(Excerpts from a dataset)

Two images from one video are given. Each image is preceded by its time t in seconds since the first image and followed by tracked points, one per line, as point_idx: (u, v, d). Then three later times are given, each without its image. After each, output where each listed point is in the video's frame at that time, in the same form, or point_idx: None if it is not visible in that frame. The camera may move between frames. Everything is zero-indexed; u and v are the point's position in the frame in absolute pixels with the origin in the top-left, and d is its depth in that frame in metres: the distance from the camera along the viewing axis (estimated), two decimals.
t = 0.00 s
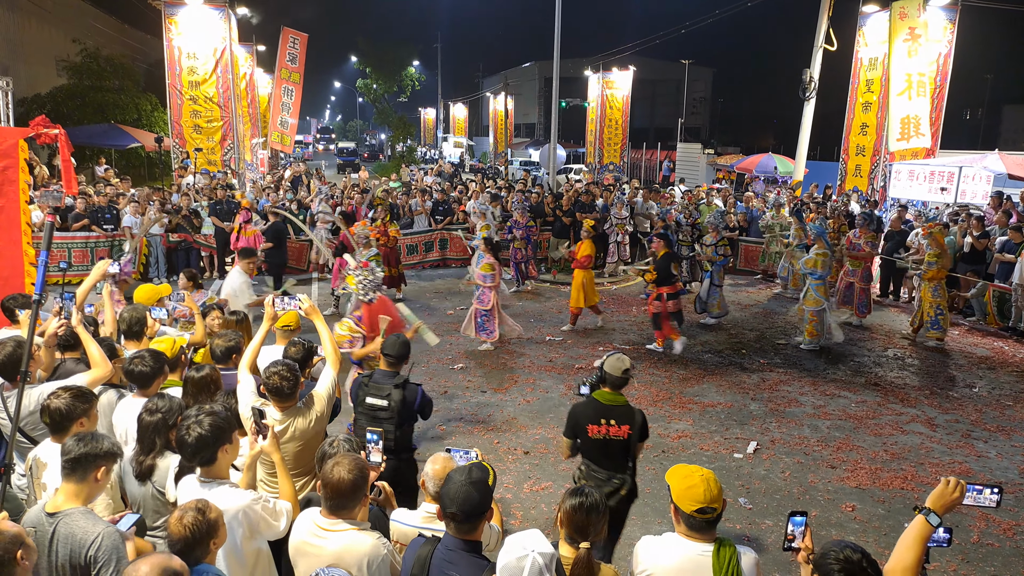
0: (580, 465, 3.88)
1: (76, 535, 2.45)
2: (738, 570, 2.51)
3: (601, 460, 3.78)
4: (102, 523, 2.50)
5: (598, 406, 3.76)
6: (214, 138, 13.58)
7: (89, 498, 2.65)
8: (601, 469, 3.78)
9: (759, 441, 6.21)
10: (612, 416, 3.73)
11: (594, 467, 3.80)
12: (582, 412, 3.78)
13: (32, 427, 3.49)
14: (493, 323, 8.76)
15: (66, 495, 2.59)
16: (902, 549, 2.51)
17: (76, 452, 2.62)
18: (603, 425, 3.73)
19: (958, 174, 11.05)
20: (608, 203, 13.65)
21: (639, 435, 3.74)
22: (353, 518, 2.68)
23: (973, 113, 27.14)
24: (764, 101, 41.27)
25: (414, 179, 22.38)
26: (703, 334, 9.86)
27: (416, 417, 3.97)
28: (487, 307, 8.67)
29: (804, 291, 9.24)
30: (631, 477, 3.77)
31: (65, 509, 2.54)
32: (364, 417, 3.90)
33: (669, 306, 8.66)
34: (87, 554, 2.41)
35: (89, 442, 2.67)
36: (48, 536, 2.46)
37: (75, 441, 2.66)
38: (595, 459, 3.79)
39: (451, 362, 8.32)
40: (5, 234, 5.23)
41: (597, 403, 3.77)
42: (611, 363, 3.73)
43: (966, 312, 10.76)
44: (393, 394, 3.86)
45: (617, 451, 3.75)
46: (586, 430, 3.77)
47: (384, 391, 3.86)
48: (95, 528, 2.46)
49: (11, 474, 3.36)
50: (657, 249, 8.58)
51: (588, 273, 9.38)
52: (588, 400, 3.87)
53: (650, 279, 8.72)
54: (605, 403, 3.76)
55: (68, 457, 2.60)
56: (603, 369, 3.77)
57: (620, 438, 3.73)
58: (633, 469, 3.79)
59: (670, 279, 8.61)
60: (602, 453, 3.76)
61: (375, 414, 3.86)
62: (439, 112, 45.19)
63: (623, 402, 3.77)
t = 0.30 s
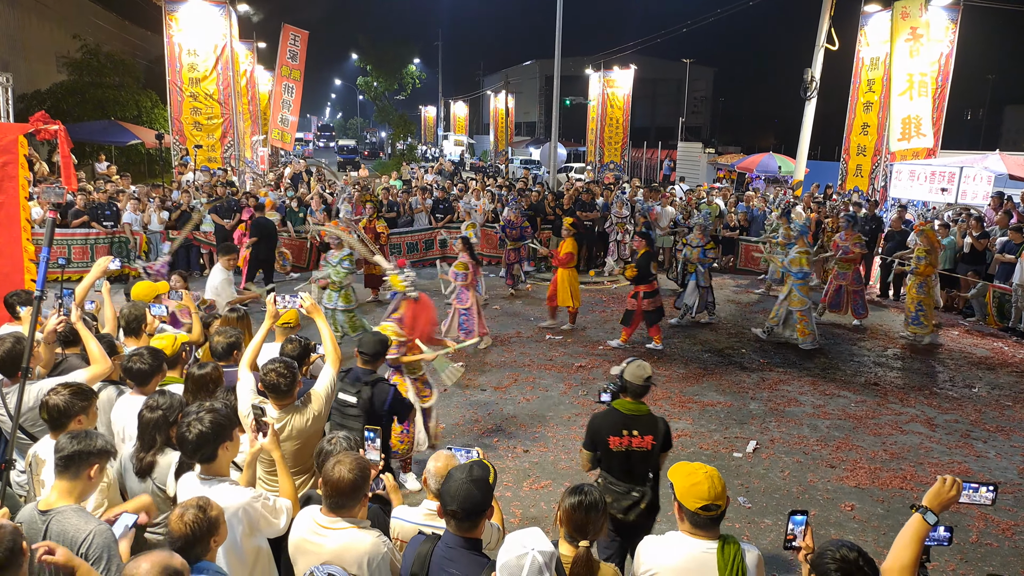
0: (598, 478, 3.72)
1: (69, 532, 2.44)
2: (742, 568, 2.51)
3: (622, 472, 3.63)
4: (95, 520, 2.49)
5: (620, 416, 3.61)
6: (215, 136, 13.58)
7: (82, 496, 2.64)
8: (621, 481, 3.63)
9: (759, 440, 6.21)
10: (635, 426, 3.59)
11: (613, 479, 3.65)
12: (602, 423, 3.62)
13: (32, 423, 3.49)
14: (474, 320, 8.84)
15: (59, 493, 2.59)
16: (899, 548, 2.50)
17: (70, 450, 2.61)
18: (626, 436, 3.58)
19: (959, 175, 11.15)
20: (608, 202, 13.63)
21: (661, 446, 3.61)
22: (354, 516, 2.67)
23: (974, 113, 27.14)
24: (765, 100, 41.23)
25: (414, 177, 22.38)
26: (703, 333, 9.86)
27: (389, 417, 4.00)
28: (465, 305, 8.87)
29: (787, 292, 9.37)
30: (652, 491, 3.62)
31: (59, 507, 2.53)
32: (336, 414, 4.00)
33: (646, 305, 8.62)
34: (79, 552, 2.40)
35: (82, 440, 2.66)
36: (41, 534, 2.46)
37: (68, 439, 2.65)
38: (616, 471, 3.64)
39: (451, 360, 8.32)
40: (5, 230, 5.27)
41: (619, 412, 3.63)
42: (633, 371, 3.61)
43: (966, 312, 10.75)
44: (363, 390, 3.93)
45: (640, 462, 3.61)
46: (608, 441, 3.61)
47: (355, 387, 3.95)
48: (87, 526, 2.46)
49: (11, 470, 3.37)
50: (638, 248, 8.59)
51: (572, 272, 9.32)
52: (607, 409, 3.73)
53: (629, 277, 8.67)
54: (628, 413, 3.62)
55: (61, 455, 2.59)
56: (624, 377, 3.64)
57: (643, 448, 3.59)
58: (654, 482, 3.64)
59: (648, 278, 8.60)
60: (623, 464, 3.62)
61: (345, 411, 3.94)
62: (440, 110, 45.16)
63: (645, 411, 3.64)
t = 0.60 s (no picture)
0: (637, 494, 3.58)
1: (68, 529, 2.44)
2: (731, 565, 2.48)
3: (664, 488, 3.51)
4: (95, 517, 2.49)
5: (661, 430, 3.47)
6: (214, 133, 13.54)
7: (83, 493, 2.63)
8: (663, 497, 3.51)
9: (759, 437, 6.21)
10: (678, 439, 3.45)
11: (654, 496, 3.52)
12: (645, 440, 3.48)
13: (32, 421, 3.48)
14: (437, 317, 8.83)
15: (59, 490, 2.59)
16: (899, 544, 2.50)
17: (68, 447, 2.59)
18: (668, 451, 3.45)
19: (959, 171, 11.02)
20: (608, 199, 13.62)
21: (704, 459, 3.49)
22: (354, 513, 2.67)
23: (974, 110, 27.08)
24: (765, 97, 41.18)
25: (414, 174, 22.37)
26: (702, 330, 9.86)
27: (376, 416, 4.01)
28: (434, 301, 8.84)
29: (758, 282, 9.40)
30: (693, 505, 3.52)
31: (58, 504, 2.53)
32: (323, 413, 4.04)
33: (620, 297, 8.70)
34: (78, 549, 2.40)
35: (81, 437, 2.64)
36: (40, 531, 2.46)
37: (68, 436, 2.63)
38: (657, 486, 3.51)
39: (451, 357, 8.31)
40: (3, 227, 5.26)
41: (660, 425, 3.48)
42: (675, 383, 3.45)
43: (966, 309, 10.74)
44: (347, 389, 3.95)
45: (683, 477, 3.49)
46: (650, 456, 3.48)
47: (339, 387, 3.97)
48: (87, 522, 2.46)
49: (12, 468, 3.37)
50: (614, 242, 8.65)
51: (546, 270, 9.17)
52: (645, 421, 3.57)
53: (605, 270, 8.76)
54: (669, 426, 3.47)
55: (60, 452, 2.58)
56: (665, 388, 3.48)
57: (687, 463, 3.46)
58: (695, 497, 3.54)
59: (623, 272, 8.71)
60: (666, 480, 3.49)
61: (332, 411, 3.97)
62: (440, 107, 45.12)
63: (686, 424, 3.49)
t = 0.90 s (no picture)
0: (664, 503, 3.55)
1: (79, 530, 2.44)
2: (719, 566, 2.48)
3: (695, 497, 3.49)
4: (106, 517, 2.49)
5: (691, 438, 3.43)
6: (213, 131, 13.51)
7: (91, 493, 2.63)
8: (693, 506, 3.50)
9: (758, 435, 6.21)
10: (706, 447, 3.43)
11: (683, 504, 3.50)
12: (675, 447, 3.40)
13: (30, 421, 3.47)
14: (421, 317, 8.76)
15: (68, 491, 2.58)
16: (899, 544, 2.50)
17: (77, 448, 2.59)
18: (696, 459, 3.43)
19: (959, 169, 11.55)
20: (607, 197, 13.62)
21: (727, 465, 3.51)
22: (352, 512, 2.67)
23: (973, 108, 27.11)
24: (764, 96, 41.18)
25: (413, 172, 22.38)
26: (702, 329, 9.87)
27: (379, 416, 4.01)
28: (416, 302, 8.72)
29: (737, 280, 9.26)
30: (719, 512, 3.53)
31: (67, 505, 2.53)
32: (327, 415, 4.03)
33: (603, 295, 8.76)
34: (90, 549, 2.41)
35: (89, 437, 2.64)
36: (49, 531, 2.47)
37: (76, 437, 2.63)
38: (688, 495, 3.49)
39: (451, 355, 8.33)
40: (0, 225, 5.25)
41: (688, 433, 3.44)
42: (704, 390, 3.45)
43: (964, 307, 10.75)
44: (350, 391, 3.94)
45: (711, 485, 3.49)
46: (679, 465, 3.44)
47: (341, 389, 3.97)
48: (99, 522, 2.46)
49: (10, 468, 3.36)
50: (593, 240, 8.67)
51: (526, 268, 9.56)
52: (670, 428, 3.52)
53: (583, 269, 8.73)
54: (696, 434, 3.44)
55: (68, 452, 2.58)
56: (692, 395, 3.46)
57: (715, 470, 3.46)
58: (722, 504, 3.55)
59: (603, 271, 8.70)
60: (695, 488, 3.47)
61: (336, 413, 3.98)
62: (439, 105, 45.11)
63: (712, 430, 3.48)
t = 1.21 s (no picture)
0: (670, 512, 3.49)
1: (85, 535, 2.44)
2: (716, 565, 2.48)
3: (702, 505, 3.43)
4: (112, 522, 2.49)
5: (696, 445, 3.36)
6: (211, 129, 13.50)
7: (96, 497, 2.63)
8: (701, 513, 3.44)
9: (756, 433, 6.22)
10: (712, 454, 3.37)
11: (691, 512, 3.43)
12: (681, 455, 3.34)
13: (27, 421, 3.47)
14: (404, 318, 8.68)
15: (72, 495, 2.58)
16: (901, 544, 2.50)
17: (83, 452, 2.58)
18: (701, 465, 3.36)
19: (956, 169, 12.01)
20: (606, 195, 13.63)
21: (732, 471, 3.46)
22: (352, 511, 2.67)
23: (971, 107, 27.11)
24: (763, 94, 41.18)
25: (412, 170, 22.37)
26: (701, 328, 9.87)
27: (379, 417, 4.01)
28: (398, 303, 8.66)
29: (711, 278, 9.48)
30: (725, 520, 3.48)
31: (72, 509, 2.53)
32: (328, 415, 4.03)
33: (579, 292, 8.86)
34: (95, 553, 2.40)
35: (95, 441, 2.63)
36: (54, 534, 2.47)
37: (82, 440, 2.62)
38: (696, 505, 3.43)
39: (450, 354, 8.33)
40: None
41: (694, 440, 3.38)
42: (709, 396, 3.37)
43: (963, 306, 10.76)
44: (351, 392, 3.94)
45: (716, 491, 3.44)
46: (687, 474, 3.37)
47: (343, 390, 3.97)
48: (105, 528, 2.45)
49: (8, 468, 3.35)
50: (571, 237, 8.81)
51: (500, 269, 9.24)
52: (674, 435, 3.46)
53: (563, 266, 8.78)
54: (701, 440, 3.38)
55: (75, 456, 2.57)
56: (697, 401, 3.41)
57: (721, 477, 3.41)
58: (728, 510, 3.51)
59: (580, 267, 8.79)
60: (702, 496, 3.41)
61: (337, 413, 3.97)
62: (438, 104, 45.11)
63: (718, 436, 3.43)
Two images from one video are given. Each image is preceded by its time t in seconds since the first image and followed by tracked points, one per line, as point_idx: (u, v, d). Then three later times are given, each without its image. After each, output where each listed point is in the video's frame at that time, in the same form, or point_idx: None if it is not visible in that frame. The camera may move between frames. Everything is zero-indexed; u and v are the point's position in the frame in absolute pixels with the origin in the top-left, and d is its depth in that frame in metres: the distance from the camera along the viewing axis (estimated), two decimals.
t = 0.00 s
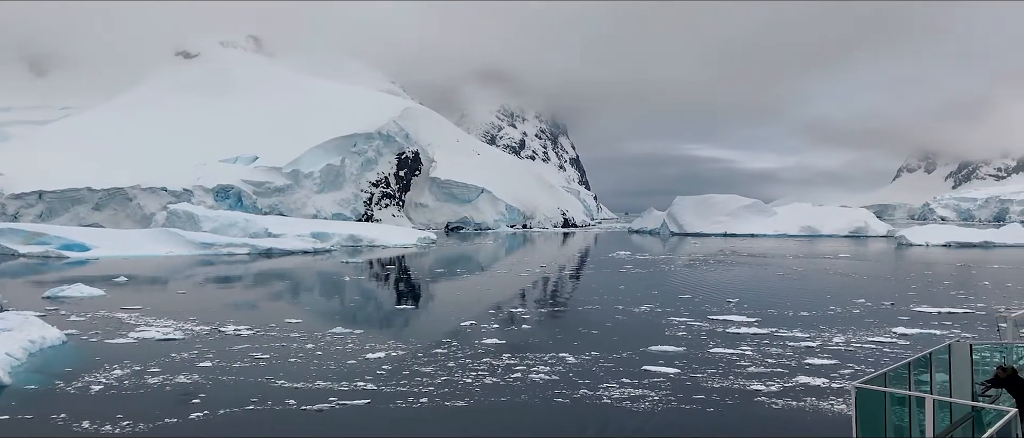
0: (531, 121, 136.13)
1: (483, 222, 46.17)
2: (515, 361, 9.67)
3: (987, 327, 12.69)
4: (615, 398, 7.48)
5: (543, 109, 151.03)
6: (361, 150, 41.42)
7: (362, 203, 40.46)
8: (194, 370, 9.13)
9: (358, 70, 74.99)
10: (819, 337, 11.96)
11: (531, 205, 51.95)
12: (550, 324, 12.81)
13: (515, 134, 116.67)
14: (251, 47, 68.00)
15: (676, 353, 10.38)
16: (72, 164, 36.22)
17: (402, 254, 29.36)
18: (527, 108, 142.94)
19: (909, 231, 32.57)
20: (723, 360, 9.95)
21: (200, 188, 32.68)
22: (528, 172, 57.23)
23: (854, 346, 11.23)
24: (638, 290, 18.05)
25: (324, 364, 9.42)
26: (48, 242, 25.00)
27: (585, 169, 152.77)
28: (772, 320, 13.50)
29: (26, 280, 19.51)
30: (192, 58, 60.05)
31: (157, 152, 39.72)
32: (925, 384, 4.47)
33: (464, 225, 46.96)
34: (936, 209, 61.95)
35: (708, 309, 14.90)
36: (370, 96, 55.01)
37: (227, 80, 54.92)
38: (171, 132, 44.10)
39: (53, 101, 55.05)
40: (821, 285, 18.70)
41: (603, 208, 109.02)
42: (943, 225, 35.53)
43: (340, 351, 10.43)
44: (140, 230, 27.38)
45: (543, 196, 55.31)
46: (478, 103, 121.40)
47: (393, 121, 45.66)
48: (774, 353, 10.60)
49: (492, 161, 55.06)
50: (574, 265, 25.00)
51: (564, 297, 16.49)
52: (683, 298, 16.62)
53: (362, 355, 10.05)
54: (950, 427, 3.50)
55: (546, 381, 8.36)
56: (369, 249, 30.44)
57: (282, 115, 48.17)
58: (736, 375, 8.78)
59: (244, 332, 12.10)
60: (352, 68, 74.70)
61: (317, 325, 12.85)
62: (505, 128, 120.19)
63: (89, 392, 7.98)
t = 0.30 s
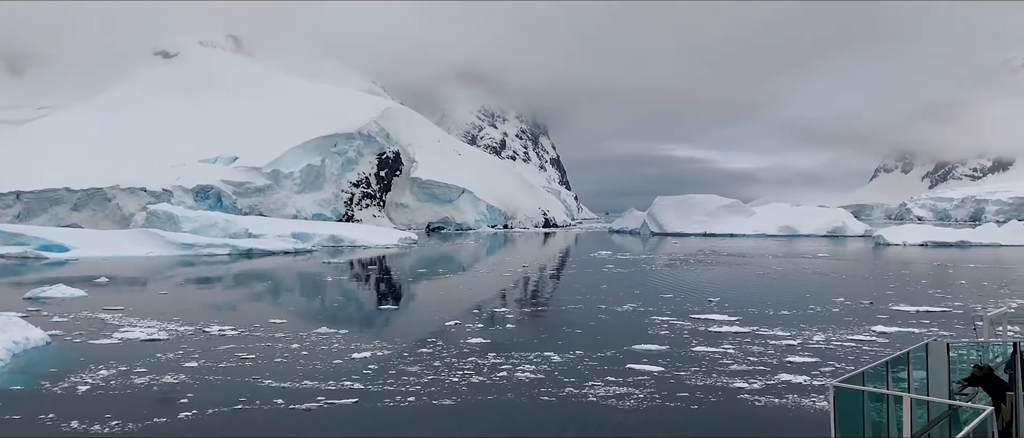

• [Your instructions]:
The stretch of entries above that starts with the line containing "17: (76, 452, 2.62)" and goes on through the line containing "47: (384, 391, 3.86)" is to be transcribed exactly, and no other line is to be transcribed.

• [Answer box]:
17: (76, 452, 2.62)
18: (603, 425, 3.73)
19: (958, 174, 11.05)
20: (608, 203, 13.65)
21: (639, 435, 3.74)
22: (353, 518, 2.68)
23: (973, 113, 27.14)
24: (764, 101, 41.27)
25: (414, 179, 22.38)
26: (703, 334, 9.86)
27: (416, 417, 3.97)
28: (487, 307, 8.67)
29: (804, 291, 9.24)
30: (631, 477, 3.77)
31: (65, 509, 2.54)
32: (364, 417, 3.90)
33: (669, 306, 8.66)
34: (87, 554, 2.41)
35: (89, 442, 2.67)
36: (48, 536, 2.46)
37: (75, 441, 2.66)
38: (595, 459, 3.79)
39: (451, 362, 8.32)
40: (5, 234, 5.23)
41: (597, 403, 3.77)
42: (611, 363, 3.73)
43: (966, 312, 10.76)
44: (393, 394, 3.86)
45: (617, 451, 3.75)
46: (586, 430, 3.77)
47: (384, 391, 3.86)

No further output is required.